Dataset records:
---

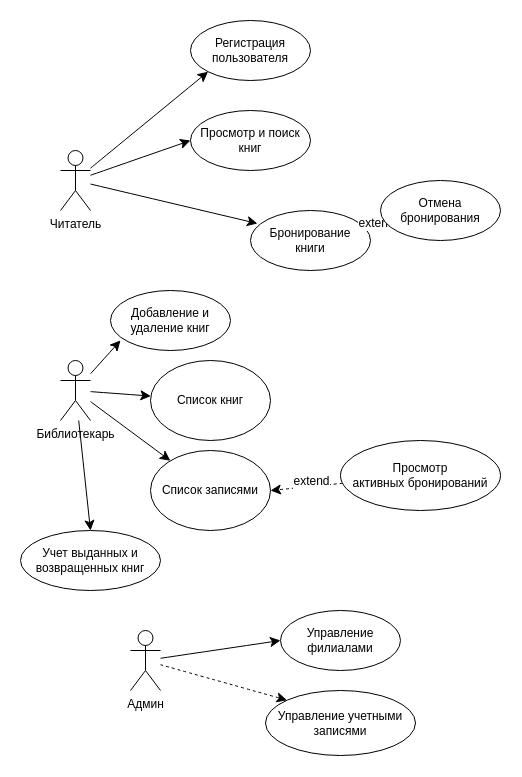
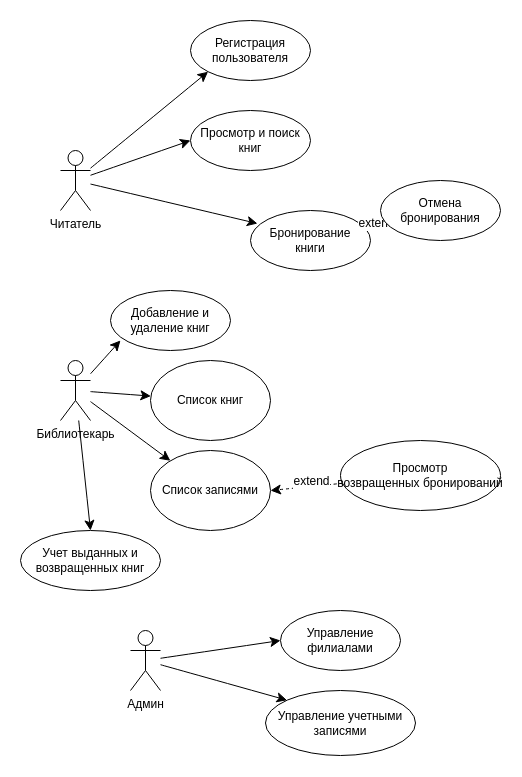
  <mxCell id="0" />
  <mxCell id="1" parent="0" />
  <mxCell id="2" style="edgeStyle=none;curved=1;rounded=0;orthogonalLoop=1;jettySize=auto;html=1;fontSize=12;startSize=8;endSize=8;" edge="1" parent="1" source="5" target="26"><mxGeometry relative="1" as="geometry" /></mxCell>
  <mxCell id="3" style="edgeStyle=none;curved=1;rounded=0;orthogonalLoop=1;jettySize=auto;html=1;fontSize=12;startSize=8;endSize=8;" edge="1" parent="1" source="5" target="27"><mxGeometry relative="1" as="geometry" /></mxCell>
  <mxCell id="4" style="edgeStyle=none;curved=1;rounded=0;orthogonalLoop=1;jettySize=auto;html=1;entryX=0.5;entryY=0;entryDx=0;entryDy=0;fontSize=12;startSize=8;endSize=8;" edge="1" parent="1" source="5" target="19"><mxGeometry relative="1" as="geometry" /></mxCell>
  <mxCell id="5" value="Библиотекарь" style="shape=umlActor;verticalLabelPosition=bottom;verticalAlign=top;html=1;outlineConnect=0;" vertex="1" parent="1"><mxGeometry x="60" y="360" width="30" height="60" as="geometry" /></mxCell>
  <mxCell id="6" style="edgeStyle=none;curved=1;rounded=0;orthogonalLoop=1;jettySize=auto;html=1;entryX=0;entryY=0.5;entryDx=0;entryDy=0;fontSize=12;startSize=8;endSize=8;" edge="1" parent="1" source="8" target="20"><mxGeometry relative="1" as="geometry" /></mxCell>
- <mxCell id="7" style="edgeStyle=none;curved=1;rounded=0;orthogonalLoop=1;jettySize=auto;html=1;entryX=0;entryY=0;entryDx=0;entryDy=0;fontSize=12;startSize=8;endSize=8;dashed=1;" edge="1" parent="1" source="8" target="21"><mxGeometry relative="1" as="geometry" /></mxCell>
+ <mxCell id="7" style="edgeStyle=none;curved=1;rounded=0;orthogonalLoop=1;jettySize=auto;html=1;entryX=0;entryY=0;entryDx=0;entryDy=0;fontSize=12;startSize=8;endSize=8;" edge="1" parent="1" source="8" target="21"><mxGeometry relative="1" as="geometry" /></mxCell>
  <mxCell id="8" value="Админ" style="shape=umlActor;verticalLabelPosition=bottom;verticalAlign=top;html=1;outlineConnect=0;" vertex="1" parent="1"><mxGeometry x="130" y="630" width="30" height="60" as="geometry" /></mxCell>
  <mxCell id="9" style="edgeStyle=none;curved=1;rounded=0;orthogonalLoop=1;jettySize=auto;html=1;entryX=0;entryY=0.5;entryDx=0;entryDy=0;fontSize=12;startSize=8;endSize=8;" edge="1" parent="1" source="11" target="13"><mxGeometry relative="1" as="geometry" /></mxCell>
  <mxCell id="10" style="edgeStyle=none;curved=1;rounded=0;orthogonalLoop=1;jettySize=auto;html=1;entryX=0;entryY=1;entryDx=0;entryDy=0;fontSize=12;startSize=8;endSize=8;" edge="1" parent="1" source="11" target="12"><mxGeometry relative="1" as="geometry" /></mxCell>
  <mxCell id="11" value="Читатель" style="shape=umlActor;verticalLabelPosition=bottom;verticalAlign=top;html=1;outlineConnect=0;" vertex="1" parent="1"><mxGeometry x="60" y="150" width="30" height="60" as="geometry" /></mxCell>
  <mxCell id="12" value="Регистрация пользователя" style="ellipse;whiteSpace=wrap;html=1;" vertex="1" parent="1"><mxGeometry x="190" y="20" width="120" height="60" as="geometry" /></mxCell>
  <mxCell id="13" value="Просмотр и поиск книг" style="ellipse;whiteSpace=wrap;html=1;" vertex="1" parent="1"><mxGeometry x="190" y="110" width="120" height="60" as="geometry" /></mxCell>
  <mxCell id="14" value="Бронирование&lt;div&gt;книги&lt;/div&gt;" style="ellipse;whiteSpace=wrap;html=1;" vertex="1" parent="1"><mxGeometry x="250" y="210" width="120" height="60" as="geometry" /></mxCell>
  <mxCell id="15" style="edgeStyle=none;curved=1;rounded=0;orthogonalLoop=1;jettySize=auto;html=1;fontSize=12;startSize=8;endSize=8;dashed=1;" edge="1" parent="1" source="17" target="14"><mxGeometry relative="1" as="geometry" /></mxCell>
  <mxCell id="16" value="extend" style="edgeLabel;html=1;align=center;verticalAlign=middle;resizable=0;points=[];fontSize=12;" vertex="1" connectable="0" parent="15"><mxGeometry x="-0.114" y="-1" relative="1" as="geometry"><mxPoint y="-1" as="offset" /></mxGeometry></mxCell>
  <mxCell id="17" value="Отмена бронирования" style="ellipse;whiteSpace=wrap;html=1;" vertex="1" parent="1"><mxGeometry x="380" y="180" width="120" height="60" as="geometry" /></mxCell>
  <mxCell id="18" value="Добавление и удаление книг" style="ellipse;whiteSpace=wrap;html=1;" vertex="1" parent="1"><mxGeometry x="110" y="290" width="120" height="60" as="geometry" /></mxCell>
  <mxCell id="19" value="&lt;p data-pm-slice=&quot;0 0 []&quot;&gt;Учет выданных и возвращенных книг&lt;/p&gt;" style="ellipse;whiteSpace=wrap;html=1;" vertex="1" parent="1"><mxGeometry x="20" y="530" width="140" height="60" as="geometry" /></mxCell>
  <mxCell id="20" value="&lt;p data-pm-slice=&quot;0 0 []&quot;&gt;Управление филиалами&lt;/p&gt;" style="ellipse;whiteSpace=wrap;html=1;" vertex="1" parent="1"><mxGeometry x="280" y="610" width="120" height="60" as="geometry" /></mxCell>
  <mxCell id="21" value="&lt;p data-pm-slice=&quot;0 0 []&quot;&gt;Управление учетными записями&lt;/p&gt;" style="ellipse;whiteSpace=wrap;html=1;" vertex="1" parent="1"><mxGeometry x="265" y="690" width="150" height="65" as="geometry" /></mxCell>
  <mxCell id="22" style="edgeStyle=none;curved=1;rounded=0;orthogonalLoop=1;jettySize=auto;html=1;entryX=0.058;entryY=0.217;entryDx=0;entryDy=0;entryPerimeter=0;fontSize=12;startSize=8;endSize=8;" edge="1" parent="1" source="11" target="14"><mxGeometry relative="1" as="geometry" /></mxCell>
  <mxCell id="23" style="edgeStyle=none;curved=1;rounded=0;orthogonalLoop=1;jettySize=auto;html=1;entryX=1;entryY=0.5;entryDx=0;entryDy=0;fontSize=12;startSize=8;endSize=8;dashed=1;" edge="1" parent="1" source="25" target="27"><mxGeometry relative="1" as="geometry" /></mxCell>
  <mxCell id="24" value="extend" style="edgeLabel;html=1;align=center;verticalAlign=middle;resizable=0;points=[];fontSize=12;" vertex="1" connectable="0" parent="23"><mxGeometry x="0.222" y="-1" relative="1" as="geometry"><mxPoint x="12" y="-6" as="offset" /></mxGeometry></mxCell>
- <mxCell id="25" value="&lt;p data-pm-slice=&quot;0 0 []&quot;&gt;Просмотр активных&amp;nbsp;&lt;span style=&quot;background-color: initial;&quot;&gt;бронирований&lt;/span&gt;&lt;/p&gt;" style="ellipse;whiteSpace=wrap;html=1;" vertex="1" parent="1"><mxGeometry x="340" y="440" width="160" height="70" as="geometry" /></mxCell>
+ <mxCell id="25" value="&lt;p data-pm-slice=&quot;0 0 []&quot;&gt;Просмотр возвращенных&amp;nbsp;&lt;span style=&quot;background-color: initial;&quot;&gt;бронирований&lt;/span&gt;&lt;/p&gt;" style="ellipse;whiteSpace=wrap;html=1;" vertex="1" parent="1"><mxGeometry x="340" y="440" width="160" height="70" as="geometry" /></mxCell>
  <mxCell id="26" value="Список книг" style="ellipse;whiteSpace=wrap;html=1;" vertex="1" parent="1"><mxGeometry x="150" y="360" width="120" height="80" as="geometry" /></mxCell>
  <mxCell id="27" value="Список записями" style="ellipse;whiteSpace=wrap;html=1;" vertex="1" parent="1"><mxGeometry x="150" y="450" width="120" height="80" as="geometry" /></mxCell>
  <mxCell id="28" style="edgeStyle=none;curved=1;rounded=0;orthogonalLoop=1;jettySize=auto;html=1;entryX=0.083;entryY=0.833;entryDx=0;entryDy=0;entryPerimeter=0;fontSize=12;startSize=8;endSize=8;" edge="1" parent="1" source="5" target="18"><mxGeometry relative="1" as="geometry" /></mxCell>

---

Which lines above contain the string "mxPoint", with case counting? Pick out and copy each of them.

Output of the exercise:
  <mxCell id="16" value="extend" style="edgeLabel;html=1;align=center;verticalAlign=middle;resizable=0;points=[];fontSize=12;" vertex="1" connectable="0" parent="15"><mxGeometry x="-0.114" y="-1" relative="1" as="geometry"><mxPoint y="-1" as="offset" /></mxGeometry></mxCell>
  <mxCell id="24" value="extend" style="edgeLabel;html=1;align=center;verticalAlign=middle;resizable=0;points=[];fontSize=12;" vertex="1" connectable="0" parent="23"><mxGeometry x="0.222" y="-1" relative="1" as="geometry"><mxPoint x="12" y="-6" as="offset" /></mxGeometry></mxCell>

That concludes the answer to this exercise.